5-8 National Standards

Understand Science as a human endeavor

  • Women and men of various social and ethnic backgrounds engage in the activities of science, engineering, and related fields such as the health professions. Some scientists work in teams and some work alone, but all communicate extensively with others.
  • Science requires different abilities, depending on such factors as the field of study and type of inquiry. Science is very much a human endeavor, and the work of science relies on basic human qualities, such as reasoning, insight, energy, skill, and creativity- as well as on the scientific habits of mind, such as tolerance of ambiguity, skepticism, and openness to new ideas.

Nature of Science

  • Scientists formulate and test their explanations of nature using observation, experiments, and theoretical and mathmatical models.
  • In areas where active research is being pursued and in which there is not a great deal of experimental or observational evidence and understanding, it is normal for scientist to differ with one another about the interpretation of evidence or theory being considered.
  • Evaluation of scientific inquiry includes reviewing the experimental procedures, examining the evidence, identifying faulty reasoning, pointing out statements that go beyond the evidence, and suggesting alternative explanations for the same observation.

History of Science

  • Studying some of the individuals that have contributed to science provides further understanding of scientific inquiry, science as a human endeavor, the nature of science, and the relationship between science and society.
  • In a historical perspective, science has been practised by different individuals in different cultures.
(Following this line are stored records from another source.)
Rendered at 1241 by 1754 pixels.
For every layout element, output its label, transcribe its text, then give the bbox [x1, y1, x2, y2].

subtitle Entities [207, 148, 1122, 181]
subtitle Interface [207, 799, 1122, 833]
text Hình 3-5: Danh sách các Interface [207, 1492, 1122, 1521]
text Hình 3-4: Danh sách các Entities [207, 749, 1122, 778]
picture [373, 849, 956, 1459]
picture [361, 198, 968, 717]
Scientists and engineers of high achievement are considered to be amoung the most valued contributors to their culture.
  • Tracing the history of science can show how difficult it was for scientific innovators to break through accepted ideas of their time to reach the conclusions that we currently take for granted.
Standard Number:0

Kindergarden

The Student:

SCIENTIFIC INQUIRY

1. Explains why questions were raised.

SCIENTIFIC KNOWLEDGE

1. Shows and example of a valid reason.

Grade 1

The Student:

SCIENTIFIC INQUIRY

1. Identifies and describes the skills of asking questions and comparing the answers.
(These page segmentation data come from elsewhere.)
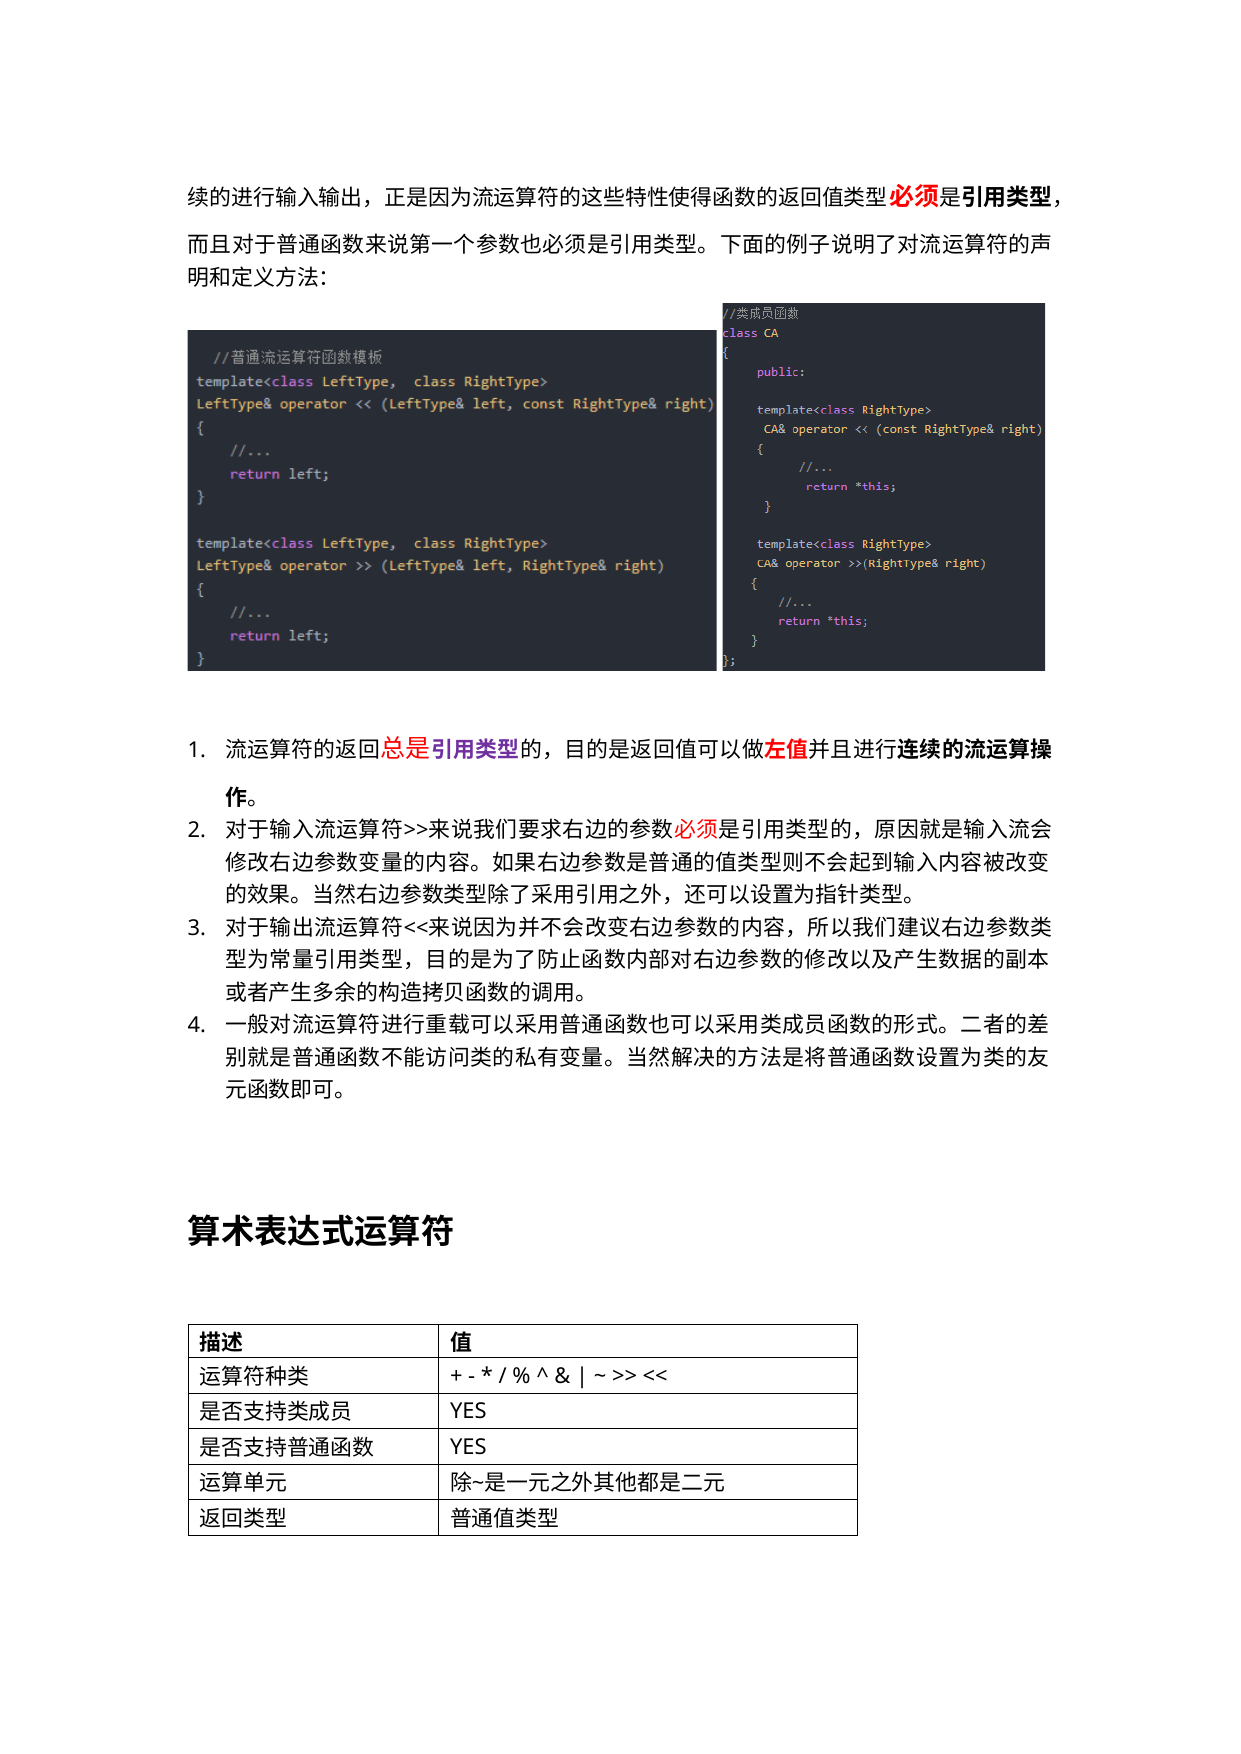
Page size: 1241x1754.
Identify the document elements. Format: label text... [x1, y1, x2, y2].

table_cell 运算单元 [189, 1465, 438, 1499]
picture [187, 330, 717, 671]
list 一般对流运算符进行重载可以采用普通函数也可以采用类成员函数的形式。二者的差别就是普通函数不能访问类的私有变量。当然解决的方法是将普通函数设置为类的友元函数即可。 [187, 1007, 1053, 1104]
list 对于输出流运算符<<来说因为并不会改变右边参数的内容，所以我们建议右边参数类型为常量引用类型，目的是为了防止函数内部对右边参数的修改以及产生数据的副本或者产生多余的构造拷贝函数的调用。 [187, 909, 1053, 1007]
table_cell 返回类型 [189, 1500, 438, 1535]
table_cell 运算符种类 [189, 1358, 438, 1393]
picture [722, 303, 1046, 671]
table_cell YES [439, 1429, 857, 1464]
table_cell 是否支持普通函数 [189, 1429, 438, 1464]
list 对于输入流运算符>>来说我们要求右边的参数必须是引用类型的，原因就是输入流会修改右边参数变量的内容。如果右边参数是普通的值类型则不会起到输入内容被改变的效果。当然右边参数类型除了采用引用之外，还可以设置为指针类型。 [187, 812, 1053, 909]
table_cell 是否支持类成员 [189, 1394, 438, 1428]
table_cell YES [439, 1394, 857, 1428]
table_cell + - * / % ^ & | ~ >> << [439, 1358, 857, 1393]
subtitle 算术表达式运算符 [187, 1197, 1053, 1262]
table_header 描述 [189, 1325, 438, 1357]
table_cell 普通值类型 [439, 1500, 857, 1535]
table_cell 除~是一元之外其他都是二元 [439, 1465, 857, 1499]
table_header 值 [439, 1325, 857, 1357]
list 流运算符的返回总是引用类型的，目的是返回值可以做左值并且进行连续的流运算操作。 [187, 714, 1053, 812]
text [187, 162, 1053, 292]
2. Explains why scientist use tools in their work.

SCIENTIFIC KNOWLEDGE

1. Tells about their reasons.

Grade 2

The Student:

SCIENTIFIC INQUIRY

1. Identifies and describes the skills of inquiry asking questions, and comparing the answers with what is already known.

2. Gives examples where scientist use tools to increase their ability to observe, measure, and compare things more accurately.

SCIENTIFIC KNOWLEDGE

1. Describes how they think their ideas are reasonable.

Grade 3

The Student:

SCIENTIFIC INQUIRY

1. Identifies and describes the skills of inquiry including asking questions, doing a scientific investigation and comparing the answers with what is already known.
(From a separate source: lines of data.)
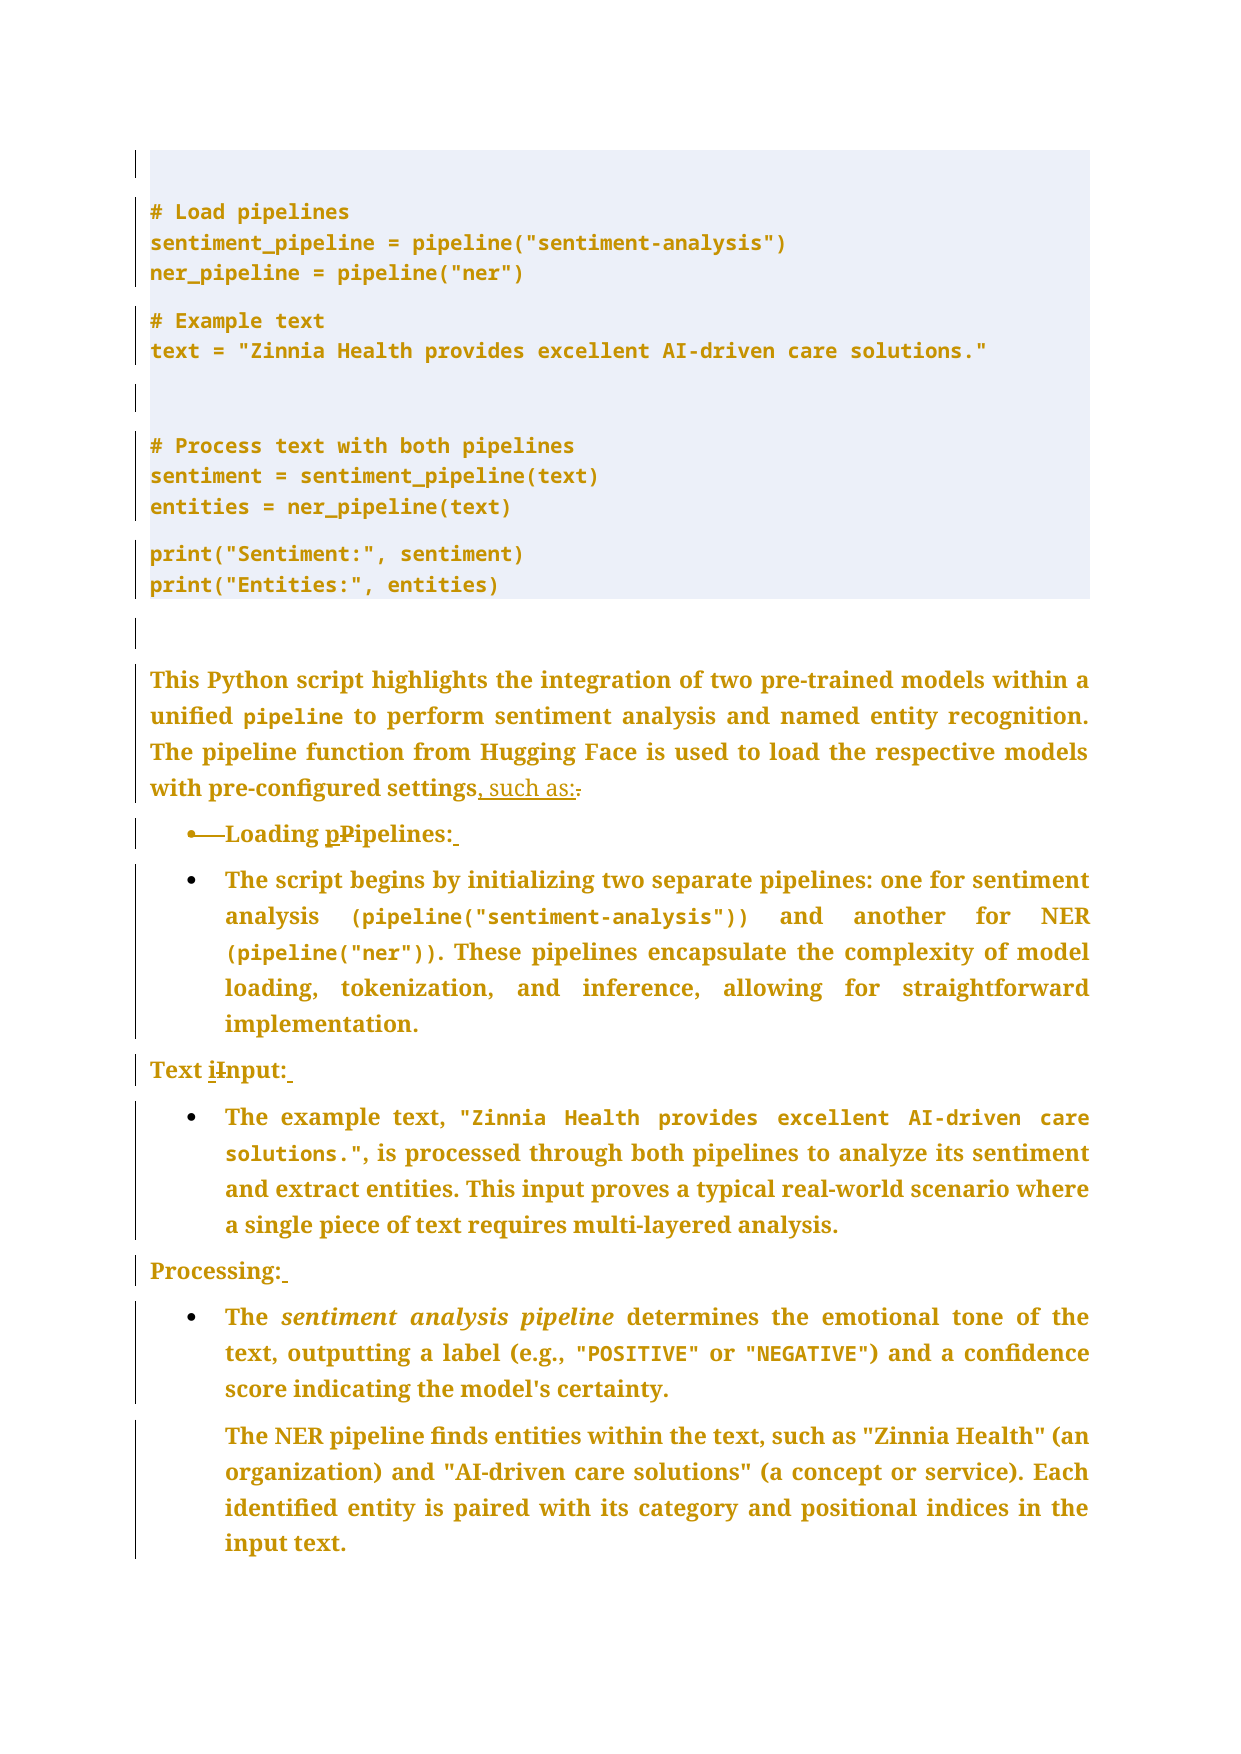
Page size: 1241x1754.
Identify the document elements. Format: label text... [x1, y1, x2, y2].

text # Example text text = "Zinnia Health provides excellent AI-driven care solutions." [150, 306, 1090, 365]
text # Load pipelines sentiment_pipeline = pipeline("sentiment-analysis") ner_pipeline = pipeline("ner") [150, 197, 1090, 287]
list The sentiment analysis pipeline determines the emotional tone of the text, outputting a label (e.g., "POSITIVE" or "NEGATIVE") and a confidence score indicating the model's certainty. [187, 1301, 1090, 1404]
list Loading ipelines: [187, 818, 1090, 849]
text # Process text with both pipelines sentiment = sentiment_pipeline(text) entities = ner_pipeline(text) [150, 431, 1090, 521]
text This Python script highlights the integration of two pre-trained models within a unified pipeline to perform sentiment analysis and named entity recognition. The pipeline function from Hugging Face is used to load the respective models with pre-configured settings [150, 664, 1090, 803]
list Text nput: [150, 1054, 1090, 1086]
list Processing: [150, 1255, 1090, 1286]
list The example text, "Zinnia Health provides excellent AI-driven care solutions.", is processed through both pipelines to analyze its sentiment and extract entities. This input proves a typical real-world scenario where a single piece of text requires multi-layered analysis. [187, 1101, 1090, 1240]
text print("Sentiment:", sentiment) print("Entities:", entities) [150, 539, 1090, 599]
text The NER pipeline finds entities within the text, such as "Zinnia Health" (an organization) and "AI-driven care solutions" (a concept or service). Each identified entity is paired with its category and positional indices in the input text. [225, 1419, 1090, 1559]
list The script begins by initializing two separate pipelines: one for sentiment analysis (pipeline("sentiment-analysis")) and another for NER (pipeline("ner")). These pipelines encapsulate the complexity of model loading, tokenization, and inference, allowing for straightforward implementation. [187, 864, 1090, 1039]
2. Gives examples where scientist used technology (tools) to increase their ability to observe, measure, and compare things more accurately.

SCIENTIFIC KNOWLEDGE

1. Describes how scientists prove(demonstrate) that the conclusions from their investigations are valid (reasonable).

Grade 4

The Student:

1. Identifies and describes the skills of inquiry including asking questions, and doing a scientific investigation.

2. Gives examples where scientist used technology (tools, equipment, and associated techniques, e.g. balances, hand lens, telescopes) to increase their ability to observe, measure, and compare things more accurately.

SCIENTIFIC KNOWLEDGE

1. Describes how scientists prove(shows or demonstrates) that the conclusions are valid (well-grounded).

Grade 5

The Student:

1. Identifies and describes the skills of inquiry including asking questions, and doing a scientific investigation, and comparing answers to what is already known.

2. Gives examples where scientist used technology (tools, equipment, and associated techniques, e.g. balances, hand lens, telescopes) to increase their ability to observe, measure, and compare things more accurately.

SCIENTIFIC KNOWLEDGE

1. Describes how scientists prove(shows or demonstrates) that the conclusions are valid (well-grounded).